I know it sounds weird, but I miss the tornados. I lived my first 20 years in Michigan, and there was something magical about those storms, even though they were very scary and destructive.

A Green Spell said...

Can't tell you how many times I thought a "tornado" might touch down only to discover I had nothing to worry about at all. Our minds can surely create a whole lot of drama!

Anonymous said...

I think Nathan is onto something with his term "Threat Narrative" which is a deep vein in the iNet which includes uses like:

-a story consistent with the Commie [China, Russian, Latino, Iranian threat narratives
-seminars offering strategies for deconstructing the terrorist threat narrative
- P911 [post-9110 trends: Before 9/11 the driving ethos behind any big-threat narrative was always “We will triumph”.But now that feels hollow
-Cable TV he political right media, such as Fox News and Rush Limbaugh, were more Islamophobic and tended to play up the threat narrative
-social analysis Politically, the terrorist threat narrative functions to legitimise and normalise
-rhetorical assessments The Latino Threat narrative 'is part of the grand tradition of alarmist discourse
-racism But narrative is also containment, and hence threat. Narrative has been a weapon of white culture. It has been used, as Derrida puts it, as "white mythology"

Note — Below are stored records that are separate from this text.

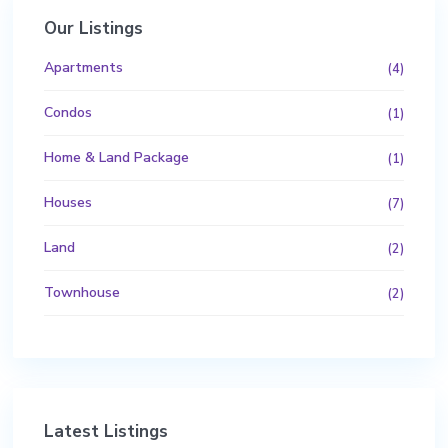
Our Listings
Apartments
(4)
Condos
(1)
Home & Land Package
(1)
Houses
(7)
Land
(2)
Townhouse
(2)
Latest Listings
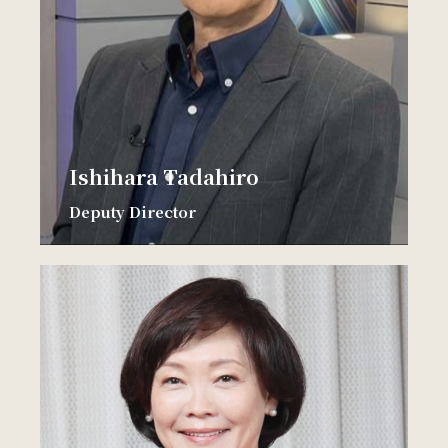
Ishihara Tadahiro
Deputy Director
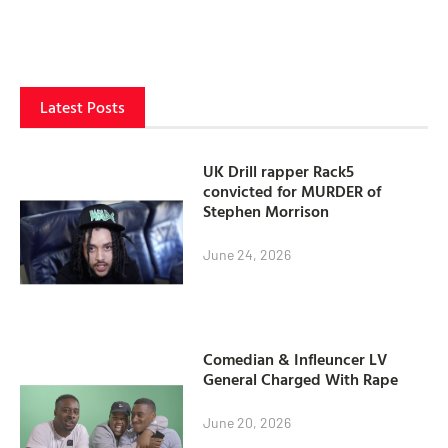
Latest Posts
UK Drill rapper Rack5
convicted for MURDER of
Stephen Morrison
June 24, 2026
Comedian & Infleuncer LV
General Charged With Rape
June 20, 2026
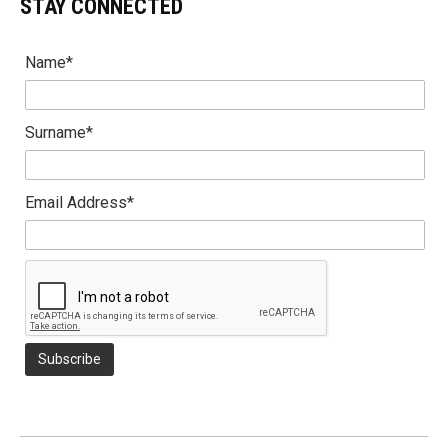
STAY CONNECTED
Name*
Surname*
Email Address*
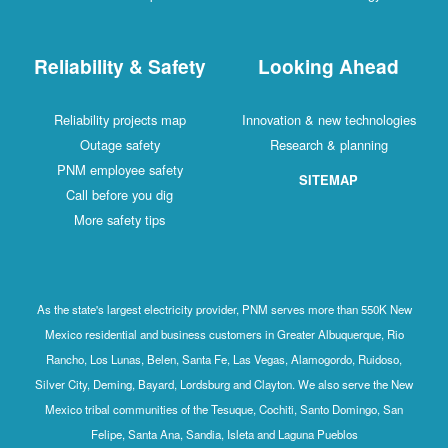
Reliability & Safety
Looking Ahead
Reliability projects map
Innovation & new technologies
Outage safety
Research & planning
PNM employee safety
SITEMAP
Call before you dig
More safety tips
As the state's largest electricity provider, PNM serves more than 550K New
Mexico residential and business customers in Greater Albuquerque, Rio
Rancho, Los Lunas, Belen, Santa Fe, Las Vegas, Alamogordo, Ruidoso,
Silver City, Deming, Bayard, Lordsburg and Clayton. We also serve the New
Mexico tribal communities of the Tesuque, Cochiti, Santo Domingo, San
Felipe, Santa Ana, Sandia, Isleta and Laguna Pueblos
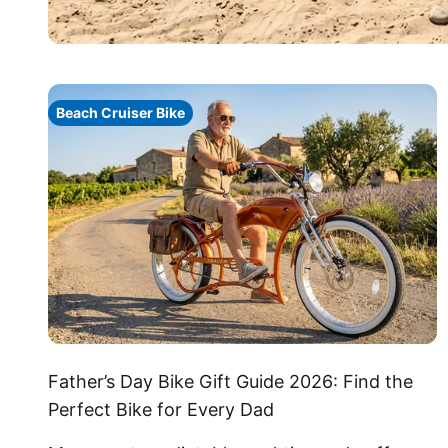
Beach Cruiser Bike
Father’s Day Bike Gift Guide 2026: Find the
Perfect Bike for Every Dad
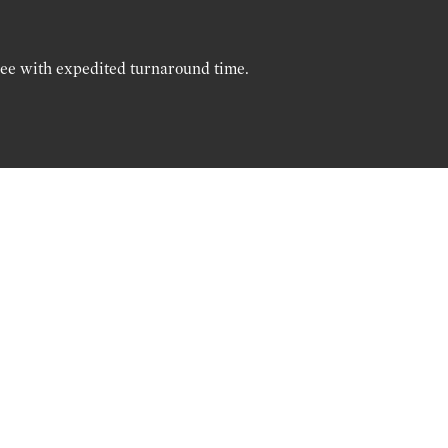
ree with expedited turnaround time.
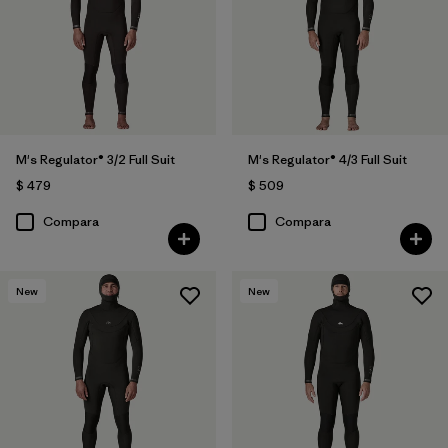
M's Regulator® 3/2 Full Suit
M's Regulator® 4/3 Full Suit
$ 479
$ 509
Compara
Compara
New
New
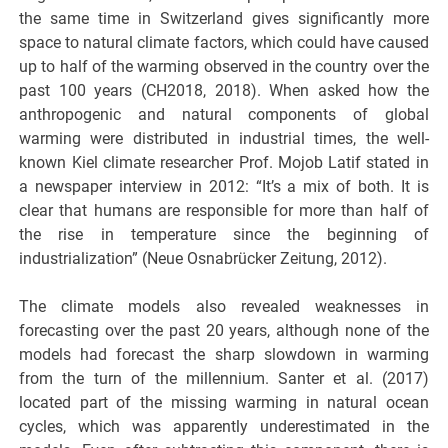
the same time in Switzerland gives significantly more
space to natural climate factors, which could have caused
up to half of the warming observed in the country over the
past 100 years (CH2018, 2018). When asked how the
anthropogenic and natural components of global
warming were distributed in industrial times, the well-
known Kiel climate researcher Prof. Mojob Latif stated in
a newspaper interview in 2012: “It’s a mix of both. It is
clear that humans are responsible for more than half of
the rise in temperature since the beginning of
industrialization” (Neue Osnabrücker Zeitung, 2012).
The climate models also revealed weaknesses in
forecasting over the past 20 years, although none of the
models had forecast the sharp slowdown in warming
from the turn of the millennium. Santer et al. (2017)
located part of the missing warming in natural ocean
cycles, which was apparently underestimated in the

In Buddhist terms these seem like fear-based or shame-based or hate-based stories of aversion. I don't know what the antidote to this mind/heart poison discourse is.

How do you practice in the face of such discourse?

Any clues?

Nathan said...

"How do you practice in the face of such discourse?

Any clues?"

Well, one thing I'm trying to keep in mind is in this speedy, overly busy world we live in, many people don't take the time to reflect on narratives being handed to them by media, political leaders, corporations, etc.

I had a conversation with a very pro-Israel Jewish friend recently that went nowhere because no matter what I said, she just kept repeating the official line from the Israeli government on everything. I finally asked her why she was so fiercely defending the Israeli military's actions in Gaza, and she said "if things get bad for Jews here in the U.S., I know they will have a place for me. This country was set up for us, so I will defend it no matter what."

The thing is, there are over 6 million Jews living in the United States. If they all had to leave, or felt they needed to leave, how would they all possibly fit into Israel? It's impossible. So, my friend is willing to defend destructive actions by a foreign government that can't really follow up on it's promise unless it annexes a lot more territory. Which would create even more danger for those already living there, not to mention those who would be moving in.

So, I guess the first thing is to have compassion for all of us because it's so easy to grab a story and go with it without thinking first.

To be honest, I've also been trying to use this blog as a way to bring up these issues, and maybe create some questioning in people who haven't questioned something before. Or to support others to practice with the ambiguities of life, because that isn't always so easy. When you think about it, when people say they practice because they want to be enlightened, you can see that there is something to hold on to, a story of what could come. But when you drop that off, and sit with what is, or sit with the ambiguities or questions - well, it's not always so easy.

Hmm, not sure if that answer helps answer your question or not.